Присутствующие переглянулись. На какое-то мгновение воцарилось молчание.
Мошав откашлялся.
— Я пришел сюда, чтобы работать на раскопках римского гарнизона, — заявил он. — Мы сделали четыре раскопа, и нам еще предстоит много работы. Я согласен отдать Рафулю его рыцаря, и пусть он подавится. Я остаюсь здесь.
— Мошав прав, — согласился Том. — Мы только начали, а работы там как минимум на полгода. Я тоже остаюсь.
Яара кивнула.
— Я остаюсь.
Жан вопросительно посмотрел на Джину.
Та поджала губы.
— Я еще раз поговорю с Рафулем. В конце концов, он перед нами в долгу. Я не буду сидеть сложа руки и смотреть, как меня выгоняют. А вам известно, что этот сосуд, который лежал в гробу, очень похож на кувшины из Кумрана? Я думаю, в нем находится свиток.
Жан кивнул, соглашаясь.
— Археологи, искатели сокровищ и авантюристы перекопали уже всю Шотландию, пытаясь найти легендарные сокровища тамплиеров. Мы нашли тамплиера, а в его могиле обнаружили свиток. Кто станет утверждать, что этот свиток не содержит указания на завещание тамплиеров?
— Может, на святой Грааль? — пошутил Мошав.
— Жан, ты же не всерьез это говоришь? — спросила Яара.
Жан пожал плечами.
— Пока мы не знаем, что именно лежало в гробу, я считаю, что возможно все. Вероятно, Рафуль вовсе не так уж неприязненно относится к церкви, как он постоянно утверждает, и все это — только видимость. Это, по меньшей мере, возможно.
Джонатан покачал головой.
— Не слишком ли притянуто за уши? — спросил он.
— Все равно, — ответил Жан Коломбар. — Я вместе с вами разрыл могилу, и теперь я тоже хочу знать, что в ней находится. Довольно!
Джонатан кивнул.
— Это ваше право, и я не могу указывать, что вам делать и как поступать. Но я, со своей стороны, принял решение. Вам придется самим говорить с Рафулем.
Джина кивнула.
— Я так и поступлю, можете на меня положиться, — со злостью ответила она.
11
Иерусалим, музей Рокфеллера, северо-восток города…

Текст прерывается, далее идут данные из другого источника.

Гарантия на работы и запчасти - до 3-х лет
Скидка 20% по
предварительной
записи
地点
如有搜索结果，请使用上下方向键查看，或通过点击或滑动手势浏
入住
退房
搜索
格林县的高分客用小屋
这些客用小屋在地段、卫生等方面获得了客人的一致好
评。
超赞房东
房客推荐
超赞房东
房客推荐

Ночь раскинулась над домами и улицами города, и тусклые фонари слабо освещали Виа Долороса. Люди скрылись в своих домах и искали спокойствия и отдыха от дневной жары.
В отдельном западном крыле музея Рокфеллера на северо-востоке Иерусалима все еще горел свет. Профессор Хаим Рафуль напряженно работал, пытаясь достать свиток, лежавший в амфоре из могилы крестоносца. Крышка амфоры была замазана толстым слоем похожей на деготь массы, чтобы защитить содержимое от воздействия влаги, воздуха и климатических условий. Амфора по своим характеристикам походила на типичные сосуды эллинистической эпохи — именно так были законсервированы и тексты из пещер Кумрана. Хаим Рафуль все еще прекрасно помнил то время, когда вблизи Мертвого моря в Хирбет-Кумране проводились исследования над свитками из пещер. Тогда ему было восемнадцать лет, и он участвовал в двух экспедициях. Молодой ученый был очарован и воодушевлен, когда обнаружили первый кувшин, а в нем — свиток Исайи. Потом Французский институт археологии взял на себя проведение раскопок, после того как Иорданское министерство древностей позволило конфисковать все сделанные находки. Институт был ничем иным, как подразделением Римско-Католической Церкви, которую Рафуль ненавидел сильнее всего на свете, поскольку она была виновна в смерти его родителей.
Хаим Рафуль слишком хорошо помнил, как вооруженные солдаты иорданского правительства напали на их лагерь, согнали людей, как скот, погрузили на машины и отвезли в пустыню, будто опасных преступников.
Группу Хаима Рафуля обвинили в незаконном разграблении могил. И дело дошло бы до суда, если бы не дипломатические усилия Британского мандатного правительства. Его выгнали из страны его отцов, подобно тому, как в свое время его народ изгнали из Европы, отняв его находки и национальную идентичность. Исайя был пророком его веры, и ни у кого в этом мире не было права становиться между ним и единственным Господом. На этот раз он не позволит им зайти так далеко.